И правда, пары царапин, пусть и неглубоких, избежать не удалось, зато форма осталась целой. И зачем я это делаю, чего мне в лагере не сидится? Ну что ж, раз уж выбрался — почему бы не прогуляться по окрестностям, тем более что ещё достаточно светло. Посмотрю, как живут венгерские пейзане. Хотя эта деревушка больше напоминала дачный посёлок: такие типовые аккуратные домики с верандами и лужайками, на которых, кроме цветов, ничего не росло. А может быть, тут принято, как в Америке, работать в городе, а жить в пригороде? Вряд ли, там-то, на загнивающем Западе, такое возможно при наличии автомобиля, а в соцстране личный автотранспорт по-прежнему остаётся привилегией небольшого процента жителей.
А это что? Моё внимание привлекла струйка дыма, тянувшаяся к небу от одного из коттеджей. Вышедшая на крыльцо стоявшего рядом дома женщина с полминуты всматривалась в том же направлении, затем взволнованным голосом крикнула что-то через раскрытую дверь, и вскоре на крыльце рядом с ней оказался пузатый мужик в клетчатой рубашке с закатанными рукавами. Он посмотрел в сторону дыма и они с женщиной начали что-то бурно обсуждать, размахивая руками. Похоже, происходило что-то не очень хорошее, и я трусцой побежал в сторону дымящегося дома. А через минуту передо мной во всей красе предстал особняк, из окон которого уже клубами валил дым, а рядом, на мощёной булыжником улочке, стояла, обхватив седую голову руками, босая, голосящая старуха в ночной рубахе. И уже бежали к дому люди, голосящие что-то по-венгерски, парочка даже тащила вёдра с водой, ну от этих вёдер толку было бы чуть.

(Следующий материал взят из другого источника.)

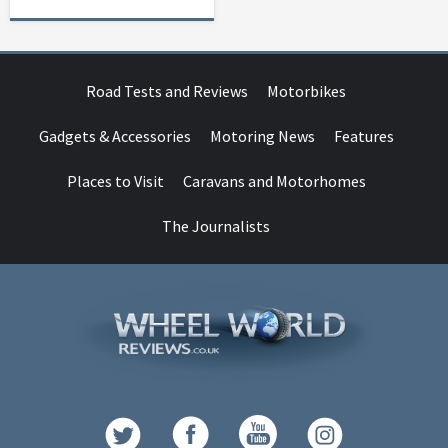
Road Tests and Reviews
Motorbikes
Gadgets & Accessories
Motoring News
Features
Places to Visit
Caravans and Motorhomes
The Journalists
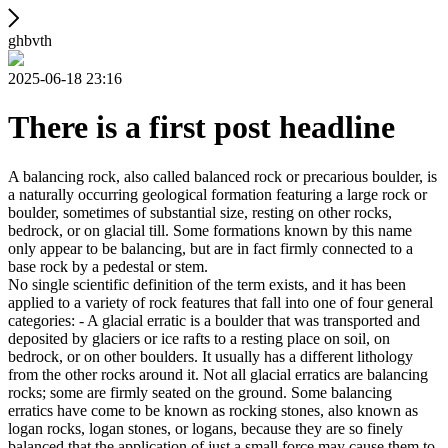
ghbvth
2025-06-18 23:16
There is a first post headline
A balancing rock, also called balanced rock or precarious boulder, is
a naturally occurring geological formation featuring a large rock or
boulder, sometimes of substantial size, resting on other rocks,
bedrock, or on glacial till. Some formations known by this name
only appear to be balancing, but are in fact firmly connected to a
base rock by a pedestal or stem.
No single scientific definition of the term exists, and it has been
applied to a variety of rock features that fall into one of four general
categories: - A glacial erratic is a boulder that was transported and
deposited by glaciers or ice rafts to a resting place on soil, on
bedrock, or on other boulders. It usually has a different lithology
from the other rocks around it. Not all glacial erratics are balancing
rocks; some are firmly seated on the ground. Some balancing
erratics have come to be known as rocking stones, also known as
logan rocks, logan stones, or logans, because they are so finely
balanced that the application of just a small force may cause them to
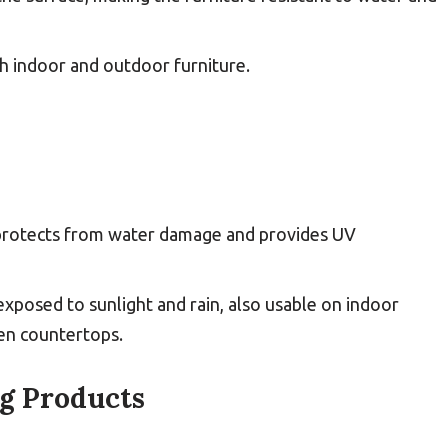
oth indoor and outdoor furniture.
 protects from water damage and provides UV
 exposed to sunlight and rain, also usable on indoor
hen countertops.
ng Products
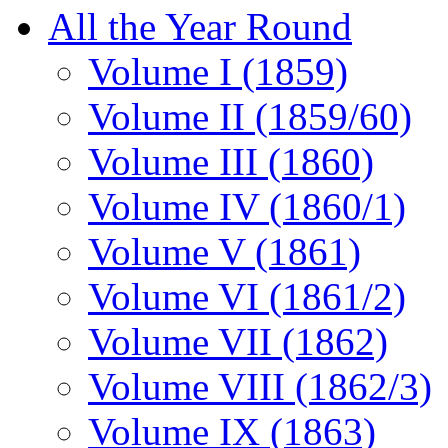
All the Year Round
Volume I (1859)
Volume II (1859/60)
Volume III (1860)
Volume IV (1860/1)
Volume V (1861)
Volume VI (1861/2)
Volume VII (1862)
Volume VIII (1862/3)
Volume IX (1863)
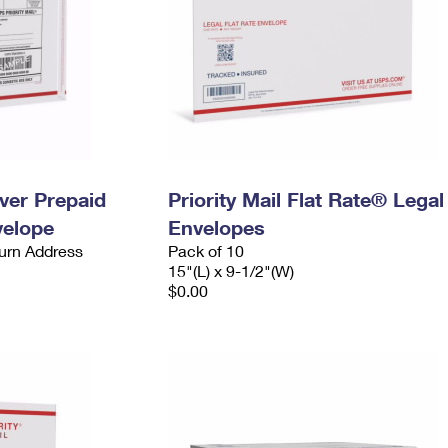
ever Prepaid
Priority Mail Flat Rate® Legal
velope
Envelopes
urn Address
Pack of 10
15"(L) x 9-1/2"(W)
$0.00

А старуха продолжала голосить, показывая на дом:
— Сегитсэг, ван егу унокажа! Истэнем, аз унокам!
А потом я услышал доносящийся сквозь треск горящего дерева детский плач, и понял, что в доме находится ребёнок. Вот блин, он же сгорит заживо! Никто из собравшихся явно не испытывал желания лезть в огонь, да тут и мужиков нормальных не видать, всё какие-то пенсионеры да любопытная детвора. Эх, ну вечно ты, Макс, умудряешься влипать в какие-нибудь неприятности!
— А ну-ка!
Я выхватил у одного из стариков ведро с водой, облив себя с головы до ног. Отбросив пустое ведро в сторону, разбежался и нырнул в распахнутый дверной проём. Какой же здесь дым, сука, в лёгкие словно влили какую-то кислоту… Снова раздался детский плач, он доносился вроде как из дальней комнаты, дверной проём которой вовсю лизали языки пламени. И не только проём, они уже скользили по потолку, и я почувствовал, как волосы на моей голове от жара начинают потрескивать.
Главное, чтобы пол не загорелся, а то я бегать по стенам и тем более летать как-то не обучен. Расстояние до дальней комнаты я преодолел в три больших скачка. Так и есть, вот она, малышка в платьишке в горошек, на вид года три, сидит на диване, пожав ноги, с плюшевым мышонком в руках, слёзы ручьём и сопли пузырями.
— Привет! Чего ревём? — немного продышавшись, как можно дружелюбнее и даже с вымученной улыбкой спросил я. — Сейчас мы тебя и твою мышь будем спасать.
Конечно, из сказанного мною она ничего не поняла, но успокаивающая интонация вкупе с появлением незнакомца прервали поток слёз и соплей, заставив девчонку воззриться на меня с неким интересом.
— Как тебя звать-то? — спросил я, беря её на руки. — А, ты ж по-русски ни хрена не понимаешь. Ну и ладно, в школе выучишь… может быть.